Copycat Samoa Cookies
- 9 tablespoons unsalted butter, soft
- 2/3 cup Imperial Sugar Confectioners Powdered Sugar
- 1 large egg
- 1/2 teaspoon salt
- 2 teaspoons vanilla extract
- 1 teaspoon almond extract
- 1 3/4 cups all-purpose flour*
- 2 bags (5 oz each) Werther’s® Chewy Caramels
- 2 1/2 cups coconut flakes
- 1/2 cup chocolate wafers (optional)
- *Spoon & Sweep method: Use a spoon to fill measuring cup with flour until required amount is obtained. Scooping measuring cup directly into flour bag will firmly pack flour resulting in too much flour required for recipe.

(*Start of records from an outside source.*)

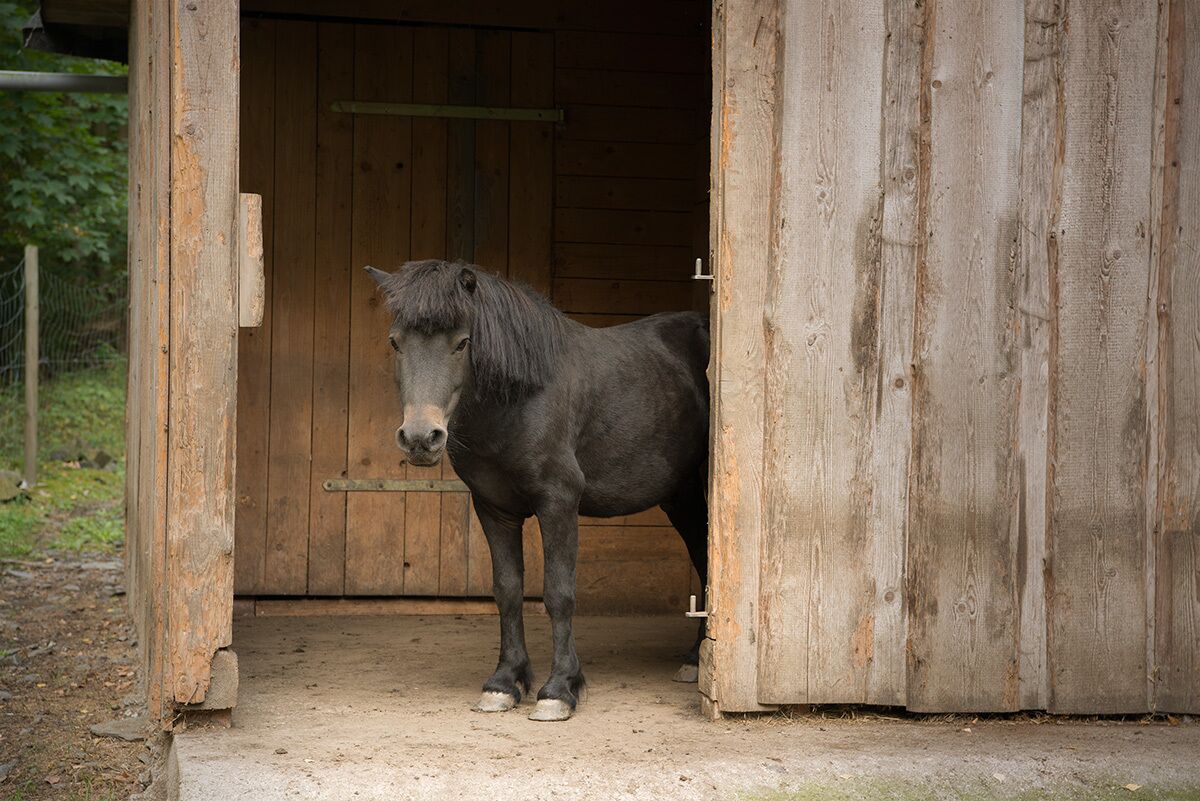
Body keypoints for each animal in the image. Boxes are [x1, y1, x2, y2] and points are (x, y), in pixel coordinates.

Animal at [365, 260, 710, 722]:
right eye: (395, 342)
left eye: (462, 343)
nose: (421, 438)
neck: (521, 402)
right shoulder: (494, 509)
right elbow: (508, 590)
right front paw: (504, 683)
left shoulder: (558, 503)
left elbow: (558, 593)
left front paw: (558, 689)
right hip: (681, 495)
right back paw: (694, 659)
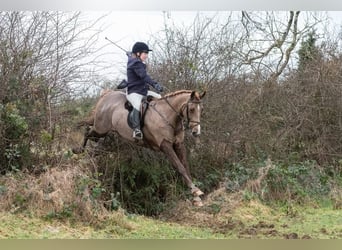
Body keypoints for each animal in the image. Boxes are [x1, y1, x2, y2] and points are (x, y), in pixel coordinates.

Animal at [72, 89, 206, 206]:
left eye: (202, 110)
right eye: (192, 109)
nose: (196, 132)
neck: (167, 116)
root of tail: (107, 95)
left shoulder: (178, 145)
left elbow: (186, 167)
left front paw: (196, 196)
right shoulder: (165, 145)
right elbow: (180, 167)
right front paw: (195, 191)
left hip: (102, 131)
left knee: (89, 132)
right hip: (101, 129)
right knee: (87, 132)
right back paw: (78, 151)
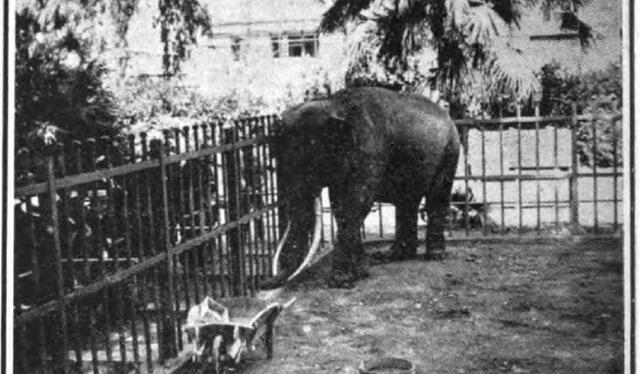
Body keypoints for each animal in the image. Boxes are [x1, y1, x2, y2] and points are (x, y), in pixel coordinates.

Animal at [266, 86, 460, 288]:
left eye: (310, 162)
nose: (266, 282)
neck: (334, 104)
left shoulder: (370, 151)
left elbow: (356, 203)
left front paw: (340, 280)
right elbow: (340, 206)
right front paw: (361, 273)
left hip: (450, 151)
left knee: (436, 198)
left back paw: (434, 255)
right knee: (406, 203)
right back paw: (392, 255)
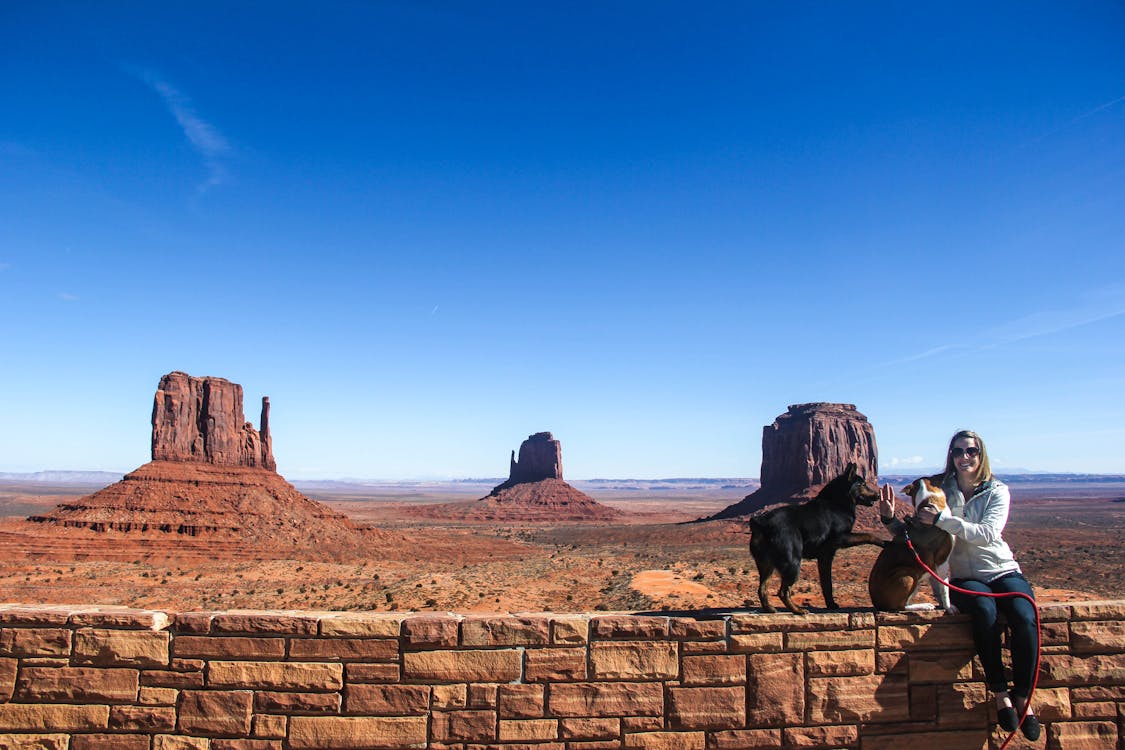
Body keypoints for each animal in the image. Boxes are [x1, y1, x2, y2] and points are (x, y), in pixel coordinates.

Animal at [751, 463, 882, 616]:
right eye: (863, 484)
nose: (878, 495)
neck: (838, 502)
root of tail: (761, 522)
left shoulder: (826, 556)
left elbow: (827, 584)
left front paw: (831, 604)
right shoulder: (842, 538)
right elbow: (868, 535)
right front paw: (883, 542)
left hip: (766, 565)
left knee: (762, 589)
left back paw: (770, 609)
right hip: (792, 562)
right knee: (783, 592)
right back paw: (798, 610)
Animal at [864, 479, 954, 611]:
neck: (929, 503)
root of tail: (877, 604)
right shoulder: (942, 560)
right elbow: (945, 587)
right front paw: (949, 607)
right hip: (909, 574)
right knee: (901, 606)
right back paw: (924, 606)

- Preheat oven to 375°F. Mix butter and powdered sugar using a paddle attachment until combined and no lumps remain. Add egg and mix until completely smooth. Add salt, vanilla, and almond extract.
- Sift and then add flour in one step. On low speed mix until just combined. Do not overmix.
- Place dough flat onto a plastic food film lined cookie sheet and place in refrigerator for about 30 minutes or until firm.
- Roll dough on a lightly floured surface or better yet on a sheet of floured parchment paper 2-3 credit cards thick.
- Cut a cookie cutter cut circles in a 2 1/4 inch diameter and place on parchment lined cookie sheets. In each circle cut a hole using a cookie cutter of approximately 1 1/4-inch diameter.
- If at any time dough gets too soft return it to the refrigerator or freezer. Press remnants together and chill once more to cut extra cookies.
- Place cookie rings in oven and bake about 12 minutes or until golden and crisp.
- Place coconut on a large cookie sheet and place in oven until light golden, about 4-5 minutes. Toss with a spatula if necessary, to obtain an evenly toasted result.
- It is best to work in two batches when making the topping. Unwrap one bag of caramels and place in a bowl large enough to hold half of toasted coconut.
- Place bowl over very low simmering water and stir caramels until melted. Add 2 tablespoons water to make it easier to stir. Adding even more water to caramel will make a softer final product. Add half of toasted coconut and mix quickly to combine.
- On each cookie ring press caramel coconut topping on each ring.
- Repeat with remaining caramels and coconut.
- If topping with chocolate, make sure that topping has completely cooled.
- Melt chocolate flavored wafers according to manufacturer’s directions and drizzle onto cookies or fill in a piping bag and pipe swirls onto each cookie.